Le député insoumis et candidat de l'union de la gauche à la mairie de Toulouse, François Piquemal, a annoncé, le 28 mars, qu'il allait introduire un recours pour annuler l'élection en raison de prétendues ingérences étrangères.
Sur son compte X, M. Piquemal a relayé un communiqué de ses avocats précisant leur intention de « porter un recours devant le tribunal administratif contre le résultat des élections municipales de Toulouse, avec l'éventualité d'en demander l'annulation ».
Les avocats évoquent « des ingérences numériques étrangères », mettant en lumière la création de faux sites et comptes sur les réseaux sociaux, notamment depuis l'étranger, dans le but d'influencer l'opinion publique et les résultats électoraux.
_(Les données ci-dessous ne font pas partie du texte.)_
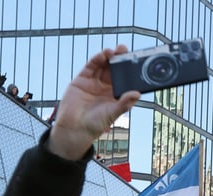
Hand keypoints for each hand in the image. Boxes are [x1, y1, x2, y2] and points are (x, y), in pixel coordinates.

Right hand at [48, 46, 140, 160]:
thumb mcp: (113, 113)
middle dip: (120, 60)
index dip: (130, 71)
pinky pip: (91, 67)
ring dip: (109, 57)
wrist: (74, 127)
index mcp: (116, 96)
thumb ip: (124, 103)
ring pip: (103, 66)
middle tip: (126, 50)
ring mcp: (94, 83)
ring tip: (115, 51)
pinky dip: (97, 59)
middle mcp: (106, 88)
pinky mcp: (82, 80)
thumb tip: (138, 93)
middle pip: (115, 70)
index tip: (137, 61)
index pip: (125, 80)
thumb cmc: (95, 124)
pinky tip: (103, 55)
Ils appellent à « faire toute la lumière sur ce sujet d'intérêt général ».
Quelques jours avant le scrutin, le quotidien Le Monde avait révélé une campagne de dénigrement numérique ciblant les candidats de La France Insoumise à Marseille et Toulouse, une information corroborée par des sources sécuritaires auprès de l'Agence France-Presse (AFP).
En plus de ce recours, un associé de M. Piquemal a déclaré à l'AFP qu'il envisageait de déposer une plainte pénale la semaine prochaine concernant ces actes, ainsi que les violences verbales dont il a été victime lors d'une cérémonie en mémoire des victimes de Mohamed Merah, assassinées le 19 mars 2012.
Le maire sortant, Jean-Luc Moudenc (divers droite), a été réélu avec 53,87 % des voix, tandis que M. Piquemal a obtenu 46,13 % des suffrages, représentant une liste unie de gauche incluant le PS, les Écologistes, PC et La France insoumise.